La société des humains, elle, est bien hiérarchisée. La ville en témoigne. Au centre vivent environ 5000 personnes sur 20 hectares – l’équivalent d’une trentaine de terrains de football. Mais ce quartier des temples, du palais, des résidences des grandes familles et des guerriers est certainement entouré de faubourgs où vivent les artisans et paysans, petites mains de la prospérité du royaume. De construction plus légère, leurs habitations n’ont guère laissé de trace et l’empreinte même en a été emportée dans le flot des millénaires.

Une cathédrale dans le désert

Mais au fait, comment sait-on tout cela? Depuis plus de 50 ans, un homme a voué sa vie aux fouilles dans la région de Kerma: Charles Bonnet. L’archéologue genevois commence à travailler en Egypte et au Soudan dès 1965. Il revient en Nubie chaque année et fouillera la ville de manière très détaillée. En 2002 naît la Mission archéologique suisse à Kerma, dirigée par Mathieu Honegger, de l’Université de Neuchâtel. Charles Bonnet quant à lui continue à travailler dans la région, principalement sur le site de Doukki Gel, la ville égyptienne qui a succédé à Kerma.

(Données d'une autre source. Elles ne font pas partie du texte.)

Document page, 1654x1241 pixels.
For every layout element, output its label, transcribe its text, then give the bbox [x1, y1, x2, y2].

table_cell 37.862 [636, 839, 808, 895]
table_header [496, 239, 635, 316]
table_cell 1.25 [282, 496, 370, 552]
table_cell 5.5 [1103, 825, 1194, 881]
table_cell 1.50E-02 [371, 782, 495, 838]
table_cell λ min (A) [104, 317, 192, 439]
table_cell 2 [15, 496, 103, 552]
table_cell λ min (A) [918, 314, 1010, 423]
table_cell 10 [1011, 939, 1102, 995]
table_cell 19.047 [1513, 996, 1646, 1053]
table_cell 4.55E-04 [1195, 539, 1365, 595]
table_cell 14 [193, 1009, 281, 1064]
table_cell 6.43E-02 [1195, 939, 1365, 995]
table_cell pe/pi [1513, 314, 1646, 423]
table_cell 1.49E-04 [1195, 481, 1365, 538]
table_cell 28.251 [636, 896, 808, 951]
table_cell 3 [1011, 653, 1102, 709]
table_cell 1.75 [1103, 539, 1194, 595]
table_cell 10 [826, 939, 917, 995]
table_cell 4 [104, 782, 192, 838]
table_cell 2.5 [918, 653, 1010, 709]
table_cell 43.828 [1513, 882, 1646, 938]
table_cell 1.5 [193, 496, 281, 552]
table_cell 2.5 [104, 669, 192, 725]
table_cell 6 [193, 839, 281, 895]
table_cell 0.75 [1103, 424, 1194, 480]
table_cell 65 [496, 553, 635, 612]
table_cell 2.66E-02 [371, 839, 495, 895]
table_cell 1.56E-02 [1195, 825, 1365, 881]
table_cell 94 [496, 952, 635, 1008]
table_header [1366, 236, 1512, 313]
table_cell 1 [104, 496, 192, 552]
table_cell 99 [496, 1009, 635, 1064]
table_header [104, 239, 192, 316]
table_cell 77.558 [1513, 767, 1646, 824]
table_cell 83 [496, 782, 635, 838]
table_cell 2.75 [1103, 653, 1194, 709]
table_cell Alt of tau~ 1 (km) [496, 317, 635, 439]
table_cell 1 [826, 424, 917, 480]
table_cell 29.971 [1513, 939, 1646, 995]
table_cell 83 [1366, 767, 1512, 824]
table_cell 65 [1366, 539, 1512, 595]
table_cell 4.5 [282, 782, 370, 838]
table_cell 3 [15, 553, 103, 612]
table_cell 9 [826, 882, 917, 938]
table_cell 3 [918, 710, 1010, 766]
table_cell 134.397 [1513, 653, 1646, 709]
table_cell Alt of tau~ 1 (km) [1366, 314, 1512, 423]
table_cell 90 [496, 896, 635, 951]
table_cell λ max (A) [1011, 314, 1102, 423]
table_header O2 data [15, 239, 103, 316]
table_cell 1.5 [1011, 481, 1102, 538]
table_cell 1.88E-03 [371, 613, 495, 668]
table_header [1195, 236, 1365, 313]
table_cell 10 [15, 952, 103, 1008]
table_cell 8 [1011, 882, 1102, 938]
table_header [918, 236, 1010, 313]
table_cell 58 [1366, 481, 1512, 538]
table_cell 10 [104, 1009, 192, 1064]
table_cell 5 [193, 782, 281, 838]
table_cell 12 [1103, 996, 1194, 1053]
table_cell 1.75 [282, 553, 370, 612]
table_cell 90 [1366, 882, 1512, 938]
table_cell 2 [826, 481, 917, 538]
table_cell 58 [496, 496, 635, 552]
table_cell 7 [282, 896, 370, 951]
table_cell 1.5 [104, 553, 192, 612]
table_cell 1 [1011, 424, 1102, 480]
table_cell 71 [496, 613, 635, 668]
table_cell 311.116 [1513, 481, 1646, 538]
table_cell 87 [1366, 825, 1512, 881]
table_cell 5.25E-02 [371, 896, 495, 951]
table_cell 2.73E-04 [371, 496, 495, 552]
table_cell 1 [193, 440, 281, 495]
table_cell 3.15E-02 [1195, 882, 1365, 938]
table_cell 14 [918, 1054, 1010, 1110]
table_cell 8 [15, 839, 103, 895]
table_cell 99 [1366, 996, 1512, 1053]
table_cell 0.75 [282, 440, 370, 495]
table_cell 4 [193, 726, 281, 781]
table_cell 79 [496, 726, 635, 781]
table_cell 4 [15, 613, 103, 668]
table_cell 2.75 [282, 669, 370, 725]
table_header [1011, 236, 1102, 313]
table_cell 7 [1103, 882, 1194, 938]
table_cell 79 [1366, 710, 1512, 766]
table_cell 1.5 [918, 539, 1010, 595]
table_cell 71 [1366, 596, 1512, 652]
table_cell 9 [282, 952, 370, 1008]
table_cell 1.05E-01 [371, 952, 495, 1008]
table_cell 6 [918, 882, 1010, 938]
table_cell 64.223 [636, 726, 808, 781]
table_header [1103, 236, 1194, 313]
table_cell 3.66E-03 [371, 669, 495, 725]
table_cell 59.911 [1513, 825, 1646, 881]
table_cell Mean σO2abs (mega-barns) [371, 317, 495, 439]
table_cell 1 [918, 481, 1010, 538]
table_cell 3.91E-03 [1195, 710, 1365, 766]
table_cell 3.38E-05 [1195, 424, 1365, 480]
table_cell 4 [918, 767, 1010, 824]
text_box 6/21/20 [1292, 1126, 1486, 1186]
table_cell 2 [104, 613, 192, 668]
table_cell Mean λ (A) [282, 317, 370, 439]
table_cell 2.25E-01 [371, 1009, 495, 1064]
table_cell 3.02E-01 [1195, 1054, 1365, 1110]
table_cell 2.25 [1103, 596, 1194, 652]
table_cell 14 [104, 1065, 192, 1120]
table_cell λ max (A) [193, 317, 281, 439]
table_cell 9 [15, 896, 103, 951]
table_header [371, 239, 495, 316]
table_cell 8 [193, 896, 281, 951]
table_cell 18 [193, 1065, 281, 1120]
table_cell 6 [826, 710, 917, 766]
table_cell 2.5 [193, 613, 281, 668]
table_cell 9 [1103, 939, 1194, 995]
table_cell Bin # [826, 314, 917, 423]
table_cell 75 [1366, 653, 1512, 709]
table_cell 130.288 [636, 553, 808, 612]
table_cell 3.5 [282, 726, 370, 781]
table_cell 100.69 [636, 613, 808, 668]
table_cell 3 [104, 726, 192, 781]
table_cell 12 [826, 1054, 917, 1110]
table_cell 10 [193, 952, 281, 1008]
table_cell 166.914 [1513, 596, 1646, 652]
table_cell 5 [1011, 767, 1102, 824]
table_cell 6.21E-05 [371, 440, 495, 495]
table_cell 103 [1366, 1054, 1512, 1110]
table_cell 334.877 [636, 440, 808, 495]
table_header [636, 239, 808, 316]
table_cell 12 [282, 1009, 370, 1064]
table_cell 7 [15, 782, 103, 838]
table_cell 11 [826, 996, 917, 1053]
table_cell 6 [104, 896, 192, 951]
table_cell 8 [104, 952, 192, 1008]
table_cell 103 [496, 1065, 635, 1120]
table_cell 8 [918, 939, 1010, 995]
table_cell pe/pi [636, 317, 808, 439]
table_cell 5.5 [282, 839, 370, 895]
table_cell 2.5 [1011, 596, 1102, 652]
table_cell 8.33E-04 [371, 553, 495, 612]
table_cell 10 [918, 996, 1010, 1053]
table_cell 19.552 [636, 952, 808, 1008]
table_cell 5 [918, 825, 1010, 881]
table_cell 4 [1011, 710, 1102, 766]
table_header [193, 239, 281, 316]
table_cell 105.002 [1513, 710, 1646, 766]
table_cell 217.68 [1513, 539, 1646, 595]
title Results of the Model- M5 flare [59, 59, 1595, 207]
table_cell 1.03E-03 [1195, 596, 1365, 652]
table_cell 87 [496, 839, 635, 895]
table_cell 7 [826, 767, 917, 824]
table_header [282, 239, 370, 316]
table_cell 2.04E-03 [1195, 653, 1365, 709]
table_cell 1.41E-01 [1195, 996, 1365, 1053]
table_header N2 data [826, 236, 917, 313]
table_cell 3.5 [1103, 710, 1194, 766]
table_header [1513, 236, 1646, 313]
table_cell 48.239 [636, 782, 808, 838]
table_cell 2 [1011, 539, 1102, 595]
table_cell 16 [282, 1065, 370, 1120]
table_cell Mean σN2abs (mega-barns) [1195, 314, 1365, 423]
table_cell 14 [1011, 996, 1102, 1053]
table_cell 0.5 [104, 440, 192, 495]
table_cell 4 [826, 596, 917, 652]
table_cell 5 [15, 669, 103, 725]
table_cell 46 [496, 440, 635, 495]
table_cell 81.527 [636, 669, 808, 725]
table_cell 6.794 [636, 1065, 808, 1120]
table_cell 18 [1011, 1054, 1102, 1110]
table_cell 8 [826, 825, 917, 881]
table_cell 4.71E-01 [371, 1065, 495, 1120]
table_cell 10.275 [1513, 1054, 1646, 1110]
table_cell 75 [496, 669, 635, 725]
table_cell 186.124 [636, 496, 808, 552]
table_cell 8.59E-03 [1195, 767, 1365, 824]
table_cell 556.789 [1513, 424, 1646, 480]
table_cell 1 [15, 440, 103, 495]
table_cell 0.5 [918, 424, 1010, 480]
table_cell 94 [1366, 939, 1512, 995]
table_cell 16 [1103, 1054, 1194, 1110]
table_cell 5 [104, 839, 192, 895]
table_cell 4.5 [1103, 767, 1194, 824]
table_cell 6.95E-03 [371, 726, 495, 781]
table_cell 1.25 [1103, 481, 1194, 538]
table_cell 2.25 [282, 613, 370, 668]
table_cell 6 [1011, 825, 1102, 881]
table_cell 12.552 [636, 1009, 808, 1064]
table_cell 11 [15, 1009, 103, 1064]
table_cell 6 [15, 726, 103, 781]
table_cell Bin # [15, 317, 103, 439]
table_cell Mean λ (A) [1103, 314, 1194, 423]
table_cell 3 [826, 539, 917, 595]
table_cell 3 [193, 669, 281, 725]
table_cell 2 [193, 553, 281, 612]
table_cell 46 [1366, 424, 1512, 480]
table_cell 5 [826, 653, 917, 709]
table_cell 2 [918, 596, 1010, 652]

Mais la Nubie n’a pas attendu les Suisses pour révéler les richesses de son passé. Au centre de l’ancienne capitale, une structure monumentale de briques crues attire immédiatement le regard. Même en ruines, la «deffufa», comme la nomment les habitants du lieu, reste une masse imposante, haute comme un immeuble de cinq étages.